31. Bölüm Partilerin Laneti

93.5K 2.9K 867
                                    

Medyada kızların Hira'nın doğum gününde giydiği kıyafetler. Yalnız Hira'nın kıyafeti ilk giydiği değil ikinci giydiği medyadaki. Zaten yazdım yanına aşağıda. Acaba bölümün ismini Egehan vs Can fln mı yapsam ya? Yok bu iyi. Hadi neyse ben bir sahneden çekileyim sizde rahatça bölümü okuyun. Hadi bana eyvallah!

Eve geldiğim gibi anahtarları bir köşeye attım. Çantamı ve montumu salona bıraktım ve kendimi koltuğa attım. Bu çocuk saat kaçta gelecekti? 7 galiba. Saate baktığımda 4'tü zamanım var.

Biraz tembellik yaptıktan sonra beni yemeğe götüreceğini düşünerek sadece sandvicimi yedim. Saçlarımı salıp banyoya doğru ilerledim.

Duşumu aldıktan sonra saçlarımı hafif dalgalandırarak kurttum. Üstümde bornozla dolabın karşısına geçtim.


Üstüme siyah bir pantolon ve beyaz bir tişört aldım. Kıyafetlerimi giydikten sonra makyajımı yaptım. Deri ceketimi giyip aynanın önünde kendime baktım. Arkadan

"Güzel olmuşsun"
Sesi geldiğinde kafamı şokla oraya çevirdim.

Egehan Demir:

Hira okuldan çıkmıştı. Bense sinir krizine girmek üzereydim. Nasıl o piçe güvenebiliyor! Neden! Neden onu ben göremedim! Yere düşerken neden ben göremedim!

Kafamda deli sorularla depoya girdim. Ceketimi burada unutmuştum. Depo'ya Hira'nın parfümü sinmişti.
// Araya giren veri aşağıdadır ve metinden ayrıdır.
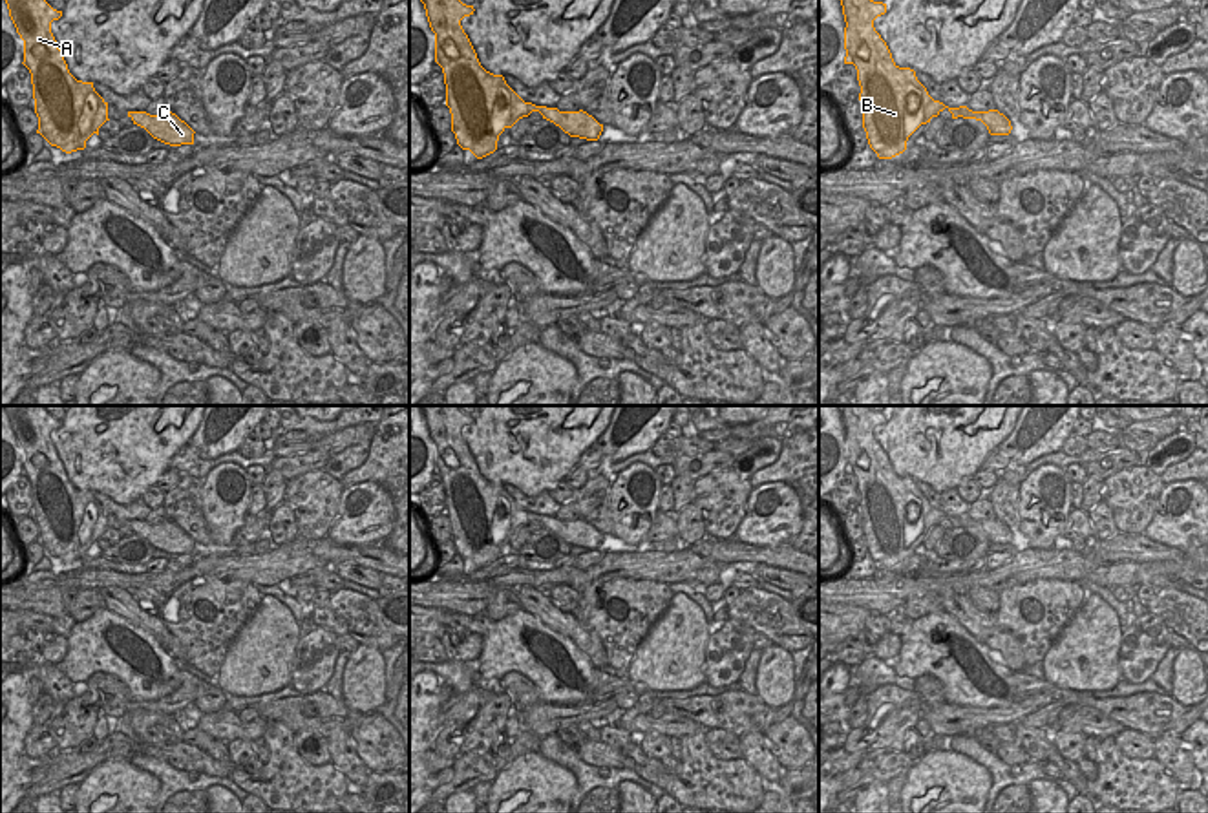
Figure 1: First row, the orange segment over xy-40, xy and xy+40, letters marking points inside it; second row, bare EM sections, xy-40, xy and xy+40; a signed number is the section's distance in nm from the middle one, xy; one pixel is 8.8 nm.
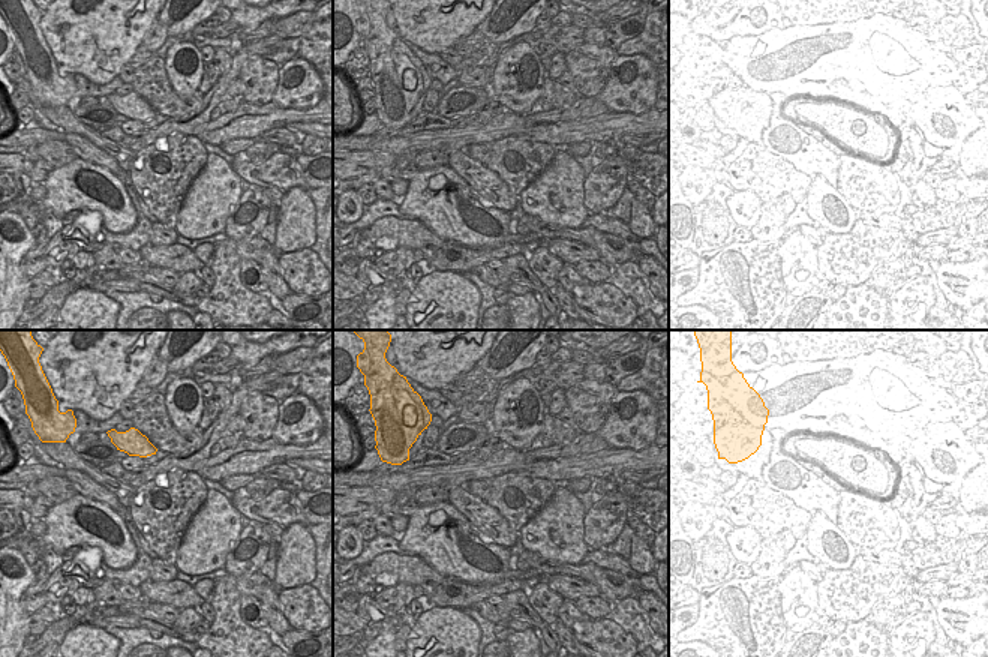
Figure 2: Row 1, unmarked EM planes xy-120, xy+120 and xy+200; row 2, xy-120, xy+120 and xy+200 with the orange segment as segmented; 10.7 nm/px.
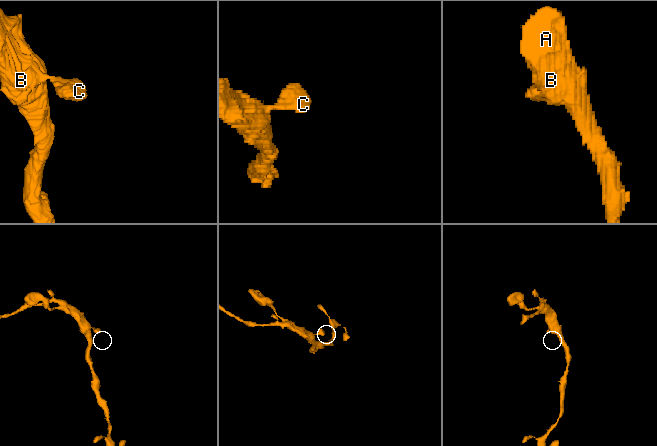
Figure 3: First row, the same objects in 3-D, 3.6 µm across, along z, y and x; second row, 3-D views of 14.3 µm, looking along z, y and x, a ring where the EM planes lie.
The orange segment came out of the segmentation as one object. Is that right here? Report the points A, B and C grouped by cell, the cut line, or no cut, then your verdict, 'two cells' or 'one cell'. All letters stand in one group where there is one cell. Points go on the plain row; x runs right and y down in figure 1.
groups A B C; cut none; one cell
Kısacası burası vanilya kokuyordu.

Ceketimi yerden alırken bir şeyin parladığını fark ettim. Ceketi alıp o yöne ilerledim. Bir kolyeydi. Sol anahtarı vardı ve altındı. Kolyeyi elime aldığımda onunda vanilya koktuğunu fark ettim.

İki ihtimal vardı. Bu ya Hira'nın hiç çıkarmadığı kolyesiydi yada başkasınındı sadece uzun süre kalınca kokusu sinmişti.
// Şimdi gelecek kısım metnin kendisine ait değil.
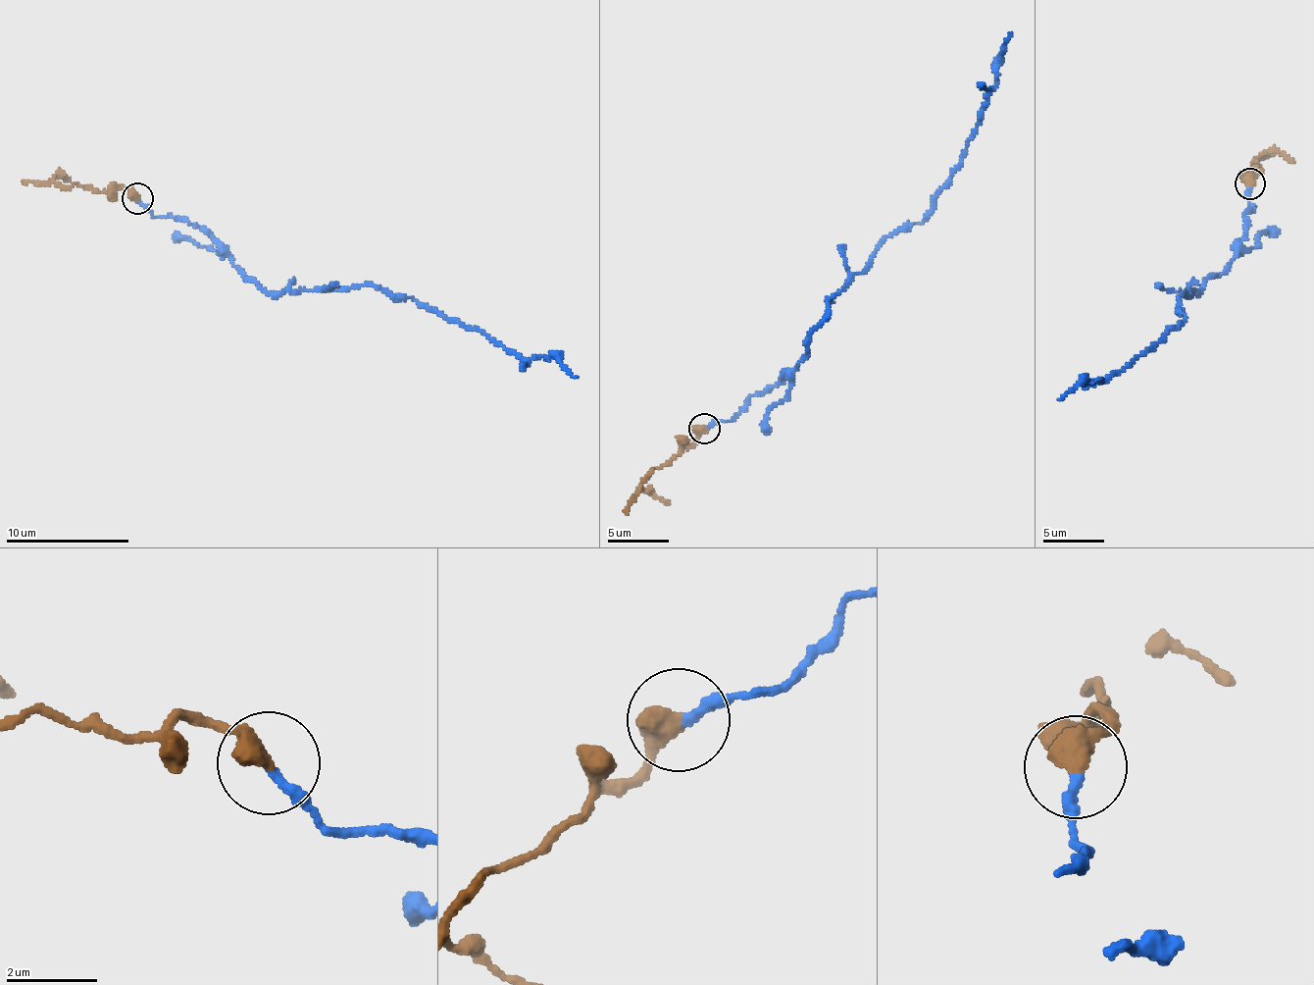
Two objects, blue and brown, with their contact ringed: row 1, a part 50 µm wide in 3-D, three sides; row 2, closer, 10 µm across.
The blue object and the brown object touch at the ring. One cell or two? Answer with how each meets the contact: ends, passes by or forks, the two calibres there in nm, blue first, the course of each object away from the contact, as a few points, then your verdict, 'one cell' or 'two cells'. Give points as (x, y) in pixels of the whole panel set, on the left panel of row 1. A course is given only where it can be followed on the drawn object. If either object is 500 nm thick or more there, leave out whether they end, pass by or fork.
calibres 240 and 550 nm; course blue (136, 199), (154, 217), (182, 218), (213, 239), (268, 292), (376, 285), (524, 358), (559, 359), (578, 377); course brown (136, 199), (121, 185), (97, 192), (73, 183), (53, 182), (63, 173), (68, 181); two cells

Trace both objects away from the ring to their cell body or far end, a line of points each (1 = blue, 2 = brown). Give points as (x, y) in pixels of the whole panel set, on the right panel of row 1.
1: (1250, 184), (1244, 235), (1223, 274), (1180, 296), (1184, 322), (1122, 371), (1078, 382), (1060, 399)
2: (1250, 184), (1258, 170), (1254, 173), (1253, 159), (1280, 152), (1294, 162)

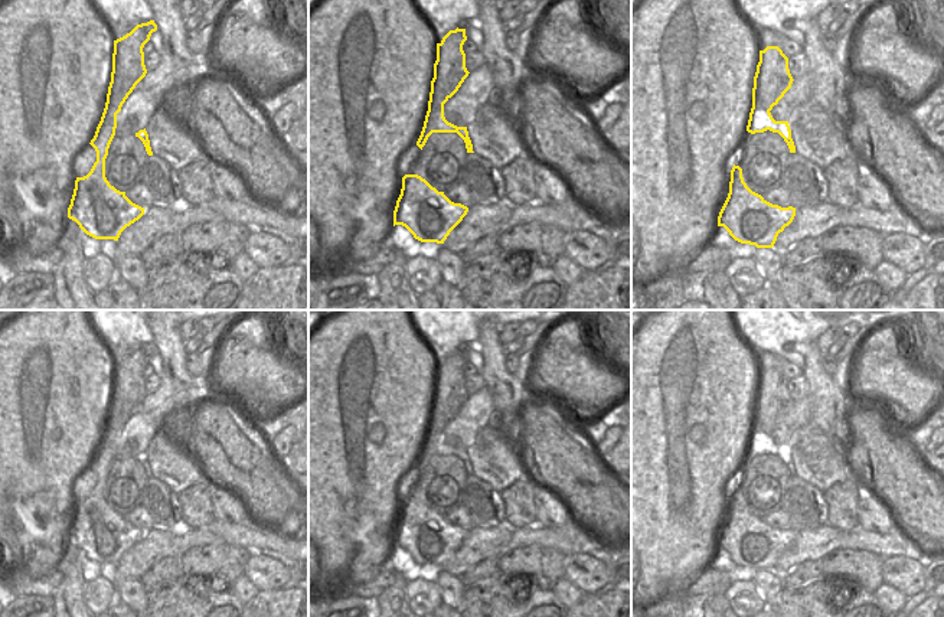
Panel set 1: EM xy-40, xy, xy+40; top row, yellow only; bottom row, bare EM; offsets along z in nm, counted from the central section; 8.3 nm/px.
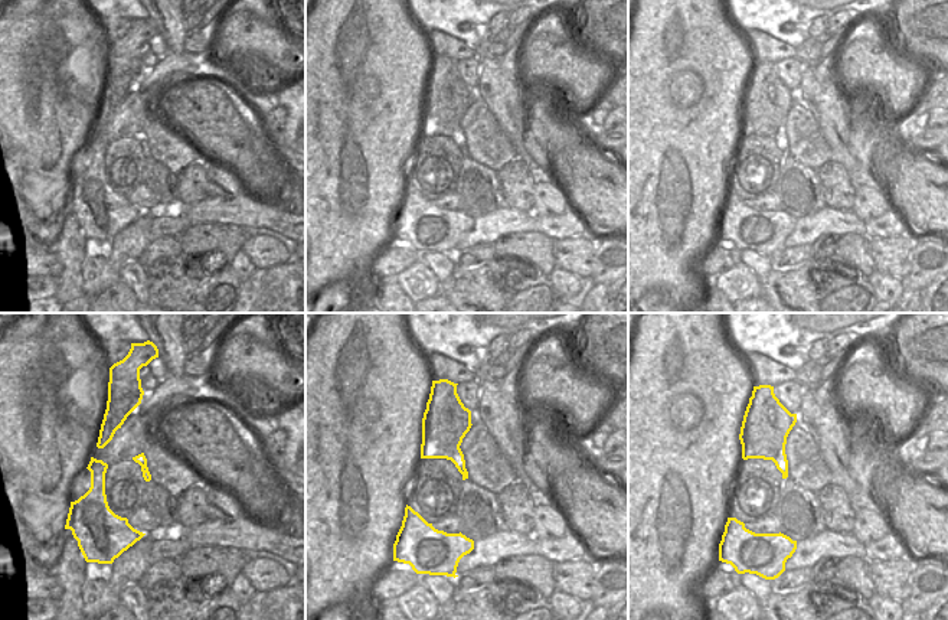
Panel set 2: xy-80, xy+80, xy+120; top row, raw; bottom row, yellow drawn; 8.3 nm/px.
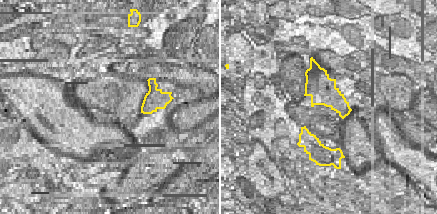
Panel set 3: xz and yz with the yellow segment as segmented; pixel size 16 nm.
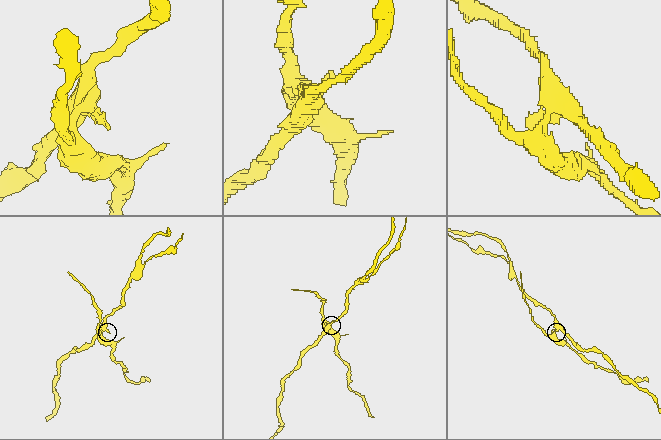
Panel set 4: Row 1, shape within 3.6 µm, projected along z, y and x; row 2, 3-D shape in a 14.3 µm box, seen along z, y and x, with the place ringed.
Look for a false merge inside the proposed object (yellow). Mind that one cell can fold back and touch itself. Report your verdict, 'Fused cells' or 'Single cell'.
Fused cells

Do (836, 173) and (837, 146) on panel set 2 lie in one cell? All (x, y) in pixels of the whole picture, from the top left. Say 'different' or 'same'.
different

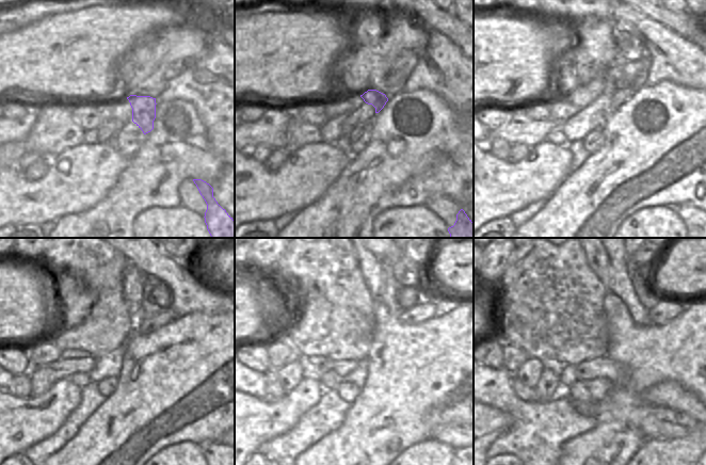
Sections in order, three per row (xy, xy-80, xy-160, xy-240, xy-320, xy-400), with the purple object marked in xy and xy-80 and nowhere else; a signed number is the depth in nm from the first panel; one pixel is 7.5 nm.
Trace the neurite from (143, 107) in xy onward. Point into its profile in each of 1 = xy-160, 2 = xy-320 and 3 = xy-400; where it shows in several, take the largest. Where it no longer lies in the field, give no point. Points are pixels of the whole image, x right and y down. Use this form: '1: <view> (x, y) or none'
1: xy-160 (609, 87)
2: xy-320 (371, 268)
3: xy-400 (597, 259)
İlk seçenek daha mantıklı geldiği için kolyeyi cebime koyup odadan çıktım.

Okuldan çıkıp arabama bindim. Can piçiyle yine karşılaşmıştık. Bana tehdit savurup duruyordu. Onunla ortaokulda tanışmıştık. Tabi talihsiz bir olayla.

O olayı size şimdi anlatamam. Ama bilâre bakarız.

Arabayı durduğumda Hira'nın evinin önündeydim. Arabadan inip arka taraftaki yangın merdivenlerine yöneldim. Demire tırmanıp merdivene bastım ve yukarı çıktım.

Camı açıktı. Hep açıktı. Sadece geceleri ve evden çıkınca kapatıyordu. Hazırlanıyordu. Daha doğrusu makyajını yapıyordu. Güzel olmuştu. Piçi kıskanmadım diyemem.

Hira'ya her ne kadarda çirkin desemde güzel kızdı. Hakkını yemeyelim şimdi. Makyajını çabucak bitirdi ve ceketini giyip kendine biraz baktı. Gülümsedi. Ama hemen soldu.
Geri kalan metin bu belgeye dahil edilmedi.